Is Beat Saber a Good Dance Game?


I’m a bit of a dance game nerd, and when I say a bit I mean a lot. I’m pretty sure I’ve played every major dance game out there, I’ve got to levels of DDR/ITG where I draw stares at the arcade (even though I still think I’m honestly pretty bad at them). Recently, due to my dad making a midlife crisis tech purchase1 and being kind enough to let me use it, I got to actually get some real play time with Beat Saber (after trying it every now and then at friend’s places and arcades). That is enough that I now have Opinions, which I guess I’m sharing here. (also, yes, Beat Saber is a dance game, it’s a rhythm game that involves macro-scale movement in time to music, it’s a dance game. Also, just look at this chart).

First, the good. The game is super stylish and great looking. Charts are mostly easy to read with the background lightshows (as awesome as they are) not obscuring the track itself in a problematic way. The OST is a mostly meh collection of generic gamer EDM (with some exceptions like the excellent Camella tracks), but community charts exist for everything I wanted to play, mostly of a pretty high quality, so I can’t fault the music. Performance is solid, I experience some occasional dropouts due to the Pico 4 hardware but that is no fault of the game, rather the fault of trying to run PC VR games over wi-fi to a headset rather than with a good old fashioned video cable. The core gameplay is good and the skill ceiling feels high enough, and the community is dedicated to constantly making new releases and song packs for it.

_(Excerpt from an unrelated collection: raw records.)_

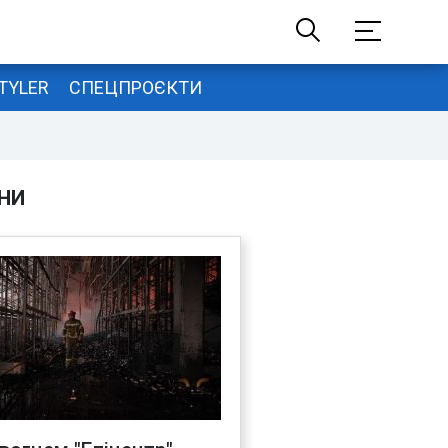
TYLER
СПЕЦПРОЄКТИ
НИ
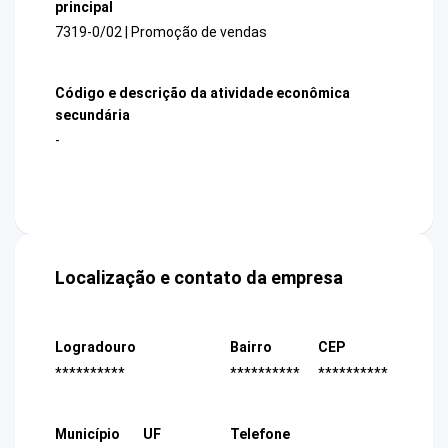
principal
7319-0/02 | Promoção de vendas
Código e descrição da atividade econômica
secundária
-
Localização e contato da empresa
Logradouro
Bairro
CEP
**********
**********
**********
Município
UF
Telefone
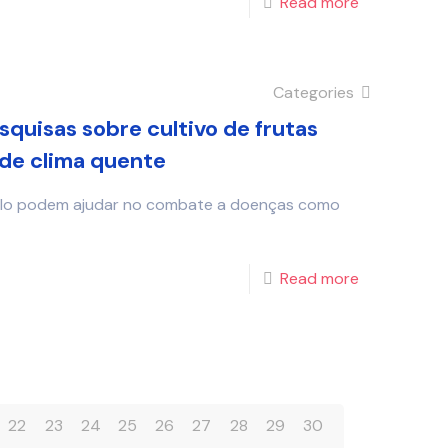
Read more
Categories
uisas sobre cultivo de frutas
de clima quente
tilo podem ajudar no combate a doenças como
Read more
22
23
24
25
26
27
28
29
30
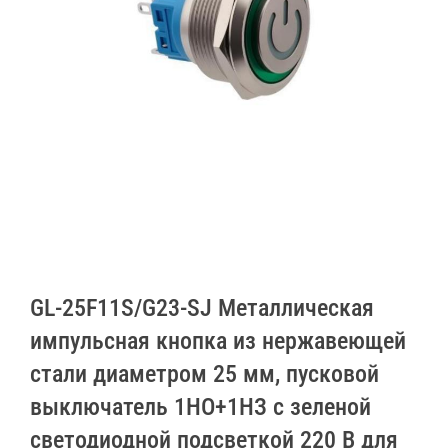
GL-25F11S/G23-SJ Металлическая
импульсная кнопка из нержавеющей
стали диаметром 25 мм, пусковой
выключатель 1НО+1НЗ с зеленой
светодиодной подсветкой 220 В для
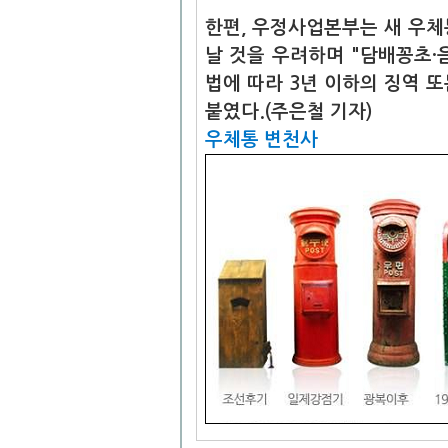
한편, 우정사업본부는 새 우체
날 것을 우려하며 "담배꽁초·
법에 따라 3년 이하의 징역 또
붙였다.(주은철 기자)
우체통 변천사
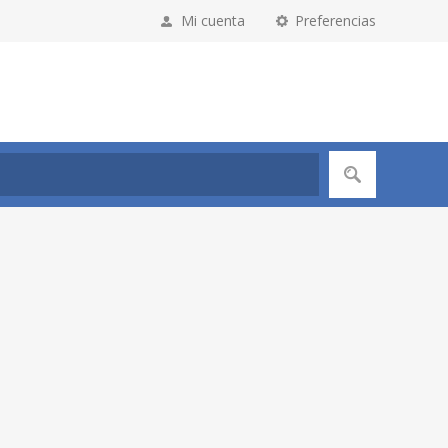
Mi cuenta
Preferencias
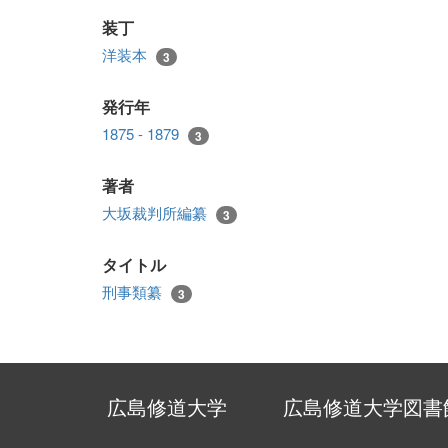
装丁
洋装本
3
発行年
1875 - 1879
3
著者
大坂裁判所編纂
3
タイトル
刑事類纂
3
広島修道大学
広島修道大学図書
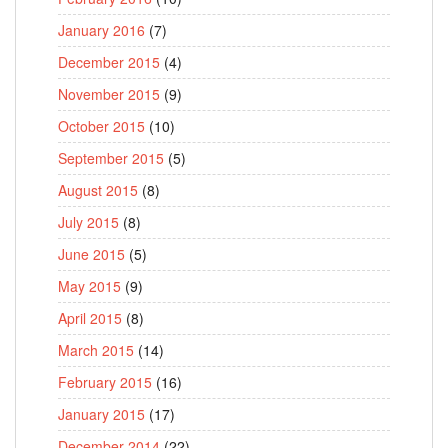
January 2016
(7)
December 2015
(4)
November 2015
(9)
October 2015
(10)
September 2015
(5)
August 2015
(8)
July 2015
(8)
June 2015
(5)
May 2015
(9)
April 2015
(8)
March 2015
(14)
February 2015
(16)
January 2015
(17)
December 2014
(22)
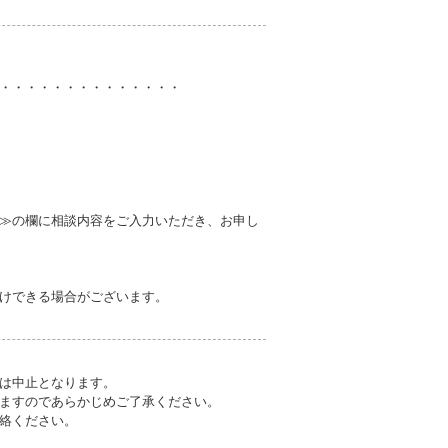
・・・・・・・・・・・・・・
≫の欄に相談内容をご入力いただき、お申し
けできる場合がございます。
は中止となります。
ますのであらかじめご了承ください。
絡ください。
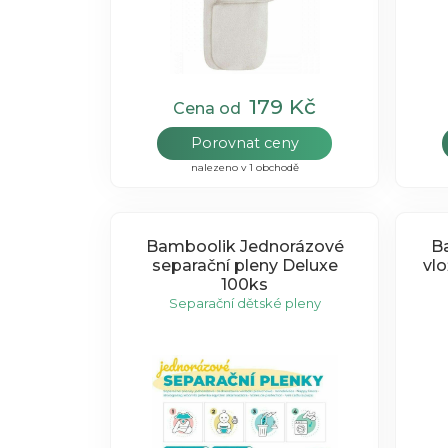
179 Kč
Cena od
Porovnat ceny
nalezeno v 1 obchodě
Bamboolik Jednorázové
B
separační pleny Deluxe
vl
100ks
Separační dětské pleny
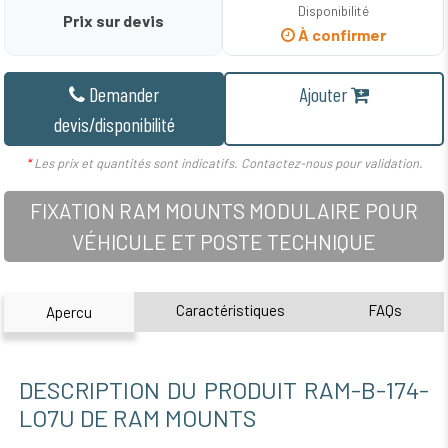
Disponibilité
Prix sur devis
À confirmer
Demander
Ajouter
devis/disponibilité
*
Les prix et quantités sont indicatifs. Contactez-nous pour validation.
FIXATION RAM MOUNTS MODULAIRE POUR
VÉHICULE ET POSTE TECHNIQUE
Caractéristiques
FAQs
Apercu
DESCRIPTION DU PRODUIT RAM-B-174-
LO7U DE RAM MOUNTS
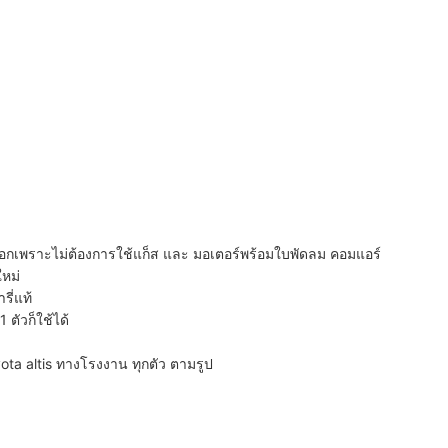
ออกเพราะไม่ต้องการใช้แก็ส และ มอเตอร์พร้อมใบพัดลม คอมแอร์
หม่
รี่แท้
ตัวก็ใช้ได้
ota altis ทางโรงงาน ทุกตัว ตามรูป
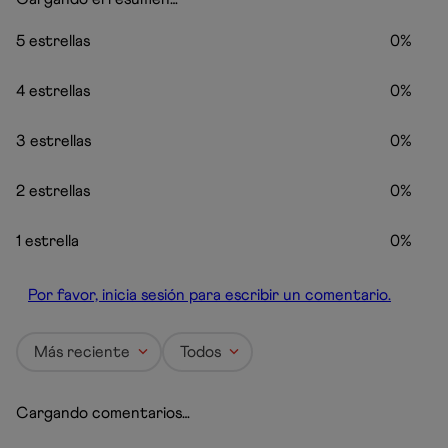
5 estrellas
0%
4 estrellas
0%
3 estrellas
0%
2 estrellas
0%
1 estrella
0%
Por favor, inicia sesión para escribir un comentario.
Más reciente
Todos
Cargando comentarios…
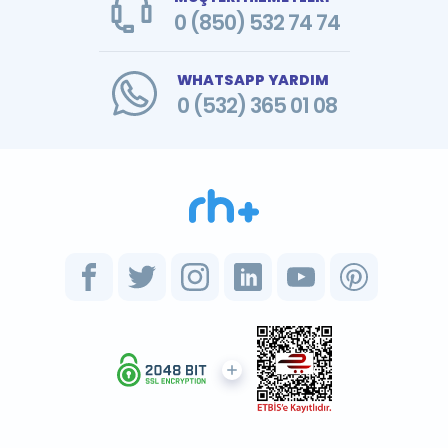
0 (850) 532 74 74
WHATSAPP YARDIM
0 (532) 365 01 08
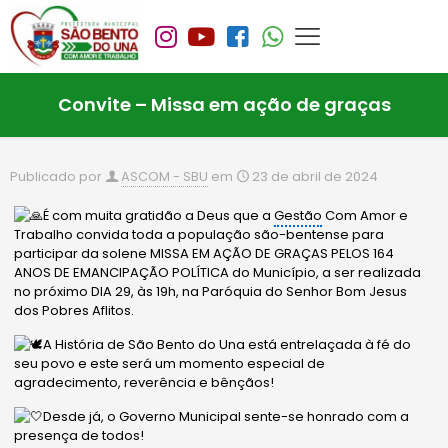
Convite – Missa em ação de graças
Publicado por
ASCOM - SBU
em
23 de abril de 2024
É com muita gratidão a Deus que a
Gestão
Com Amor e
Trabalho convida toda a população são-bentense para
participar da solene MISSA EM AÇÃO DE GRAÇAS PELOS 164
ANOS DE EMANCIPAÇÃO POLÍTICA do Município, a ser realizada
no próximo DIA 29, às 19h, na Paróquia do Senhor Bom Jesus
dos Pobres Aflitos.
A História de São Bento do Una está entrelaçada à fé do
seu povo e este será um momento especial de
agradecimento, reverência e bênçãos!
Desde já, o Governo Municipal sente-se honrado com a
presença de todos!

But for all these positives, Beat Saber lacks something that in my experience makes a dance game truly satisfying - precision and physicality. Truly great dance games make you feel the dance and the rhythm. Not only are you moving to the beat but you feel the beat. Every step you take in DDR comes with strong physical feedback from actually placing your foot against a surface. Beat Saber does not do this for me. It feels floaty. There’s no resistance to you slicing blocks (except a small controller buzz) so instead of a slice feeling like a conclusive, on-beat hit it feels like you whiffed your way through an invisible object (because you literally did). It can even be difficult sometimes to tell if you hit something or not in fast charts. The same way that Wii Sports always felt like a novelty experience compared to doing sports in real life due to the lack of good feedback from your hits, Beat Saber feels hollow compared to a game like DDR or ITG or even just…dancing.2

So, is Beat Saber a good dance game? It’s fun, but not great. I can see a lot of the appeal of it, but to me it just lacks feedback and impact. This is not any problem on the part of the developers, but rather a limitation of trying to design a fundamentally physical kind of game in a medium that exists (theoretically) outside of physical space.

  1. A pico 4 VR headset and a gaming laptop strong enough to stream PC VR games to it - that’s the setup I was playing and am basing this on, although I have previously played both with a vive setup at an arcade and PSVR and felt pretty much the same. 

  2. I know you can integrate more proper dance steps into beat saber, but the game itself is only arm movements through empty space.